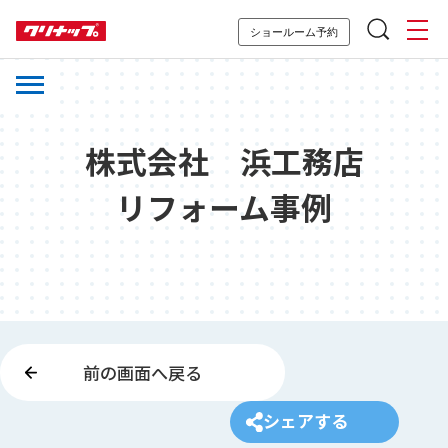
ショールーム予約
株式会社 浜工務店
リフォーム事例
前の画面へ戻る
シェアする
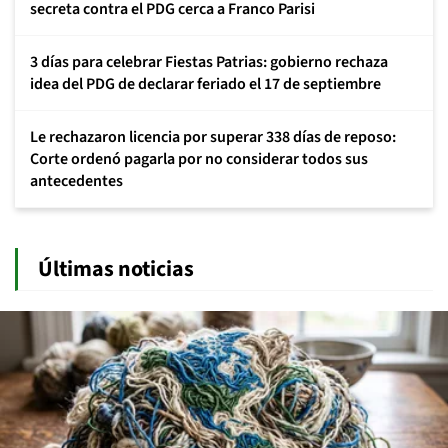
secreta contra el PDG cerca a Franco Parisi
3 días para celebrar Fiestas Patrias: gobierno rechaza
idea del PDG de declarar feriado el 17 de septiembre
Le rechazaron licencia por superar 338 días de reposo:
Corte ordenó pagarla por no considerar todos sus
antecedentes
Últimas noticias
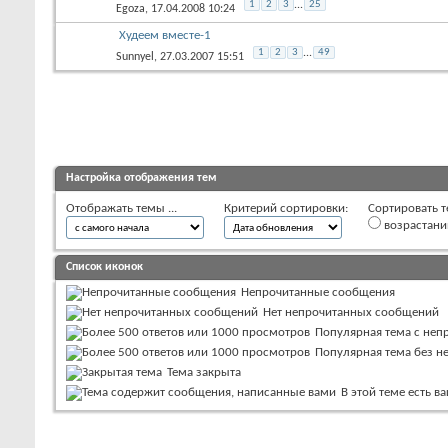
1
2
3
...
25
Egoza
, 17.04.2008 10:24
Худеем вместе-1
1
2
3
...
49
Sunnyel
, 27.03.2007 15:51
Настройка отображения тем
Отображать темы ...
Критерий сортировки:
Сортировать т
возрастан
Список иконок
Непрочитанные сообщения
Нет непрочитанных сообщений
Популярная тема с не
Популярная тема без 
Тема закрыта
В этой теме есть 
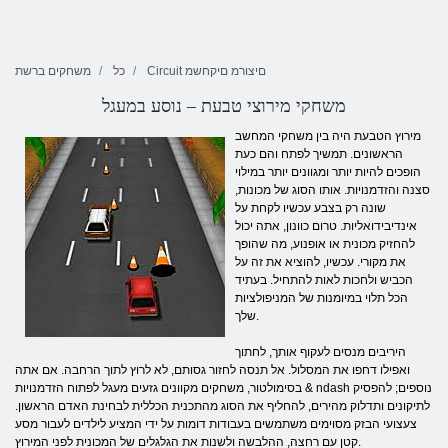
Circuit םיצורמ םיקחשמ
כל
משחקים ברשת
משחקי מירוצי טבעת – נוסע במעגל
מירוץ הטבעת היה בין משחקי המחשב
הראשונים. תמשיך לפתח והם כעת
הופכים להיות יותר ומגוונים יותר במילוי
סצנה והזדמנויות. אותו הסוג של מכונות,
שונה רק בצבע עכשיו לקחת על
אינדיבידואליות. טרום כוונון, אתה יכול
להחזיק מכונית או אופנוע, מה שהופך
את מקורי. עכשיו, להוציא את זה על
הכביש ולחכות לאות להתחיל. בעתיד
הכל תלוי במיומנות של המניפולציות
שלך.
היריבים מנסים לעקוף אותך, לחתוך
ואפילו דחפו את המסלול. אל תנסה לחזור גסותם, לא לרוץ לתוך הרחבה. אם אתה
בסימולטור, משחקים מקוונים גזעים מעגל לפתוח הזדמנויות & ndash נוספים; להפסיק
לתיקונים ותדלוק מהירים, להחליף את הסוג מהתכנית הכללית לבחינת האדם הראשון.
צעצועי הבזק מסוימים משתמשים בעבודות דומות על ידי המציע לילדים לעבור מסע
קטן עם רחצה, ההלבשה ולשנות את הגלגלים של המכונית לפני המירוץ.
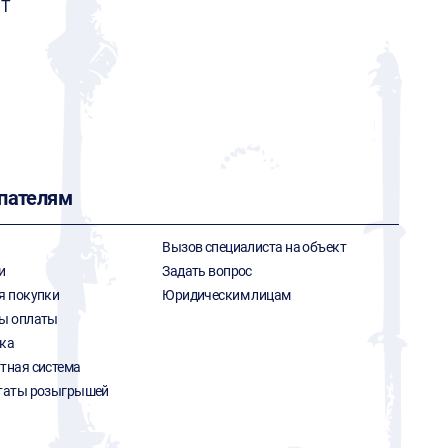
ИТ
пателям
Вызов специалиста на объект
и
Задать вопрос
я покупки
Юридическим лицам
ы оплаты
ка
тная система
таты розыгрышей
★ ★ ★
● GOAL OF THE EXERCISE
Output the lines from the very first one through the line containing "В этой теме есть", both included, as a Markdown table with the columns Row and Line. Skip blank lines and leave the pictures out.

● RESPONSE FOR THIS EXERCISE
| Row | Line |
|---|---|
| 1 | ショールーム予約 |
| 2 | 株式会社 浜工務店 |
| 3 | リフォーム事例 |
| 4 | 前の画面へ戻る |
| 5 | シェアする |
| 6 | secreta contra el PDG cerca a Franco Parisi |
| 7 | 3 días para celebrar Fiestas Patrias: gobierno rechaza |
| 8 | idea del PDG de declarar feriado el 17 de septiembre |
| 9 | Le rechazaron licencia por superar 338 días de reposo: |
| 10 | Corte ordenó pagarla por no considerar todos sus |
| 11 | antecedentes |
| 12 | Últimas noticias |
| 13 | 1 |
| 14 | 2 |
| 15 | 3 |
| 16 | ... |
| 17 | 25 |
| 18 | Egoza |
| 19 | , 17.04.2008 10:24 |
| 20 | Худеем вместе-1 |
| 21 | 1 |
| 22 | 2 |
| 23 | 3 |
| 24 | ... |
| 25 | 49 |
| 26 | Sunnyel |
| 27 | , 27.03.2007 15:51 |
| 28 | Настройка отображения тем |
| 29 | Отображать темы ... |
| 30 | Критерий сортировки: |
| 31 | Сортировать т |
| 32 | возрастан |
| 33 | Список иконок |
| 34 | Непрочитанные сообщения |
| 35 | Нет непрочитанных сообщений |
| 36 | Популярная тема с не |
| 37 | Популярная тема без  |
| 38 | Тема закрыта |
| 39 | В этой теме есть  |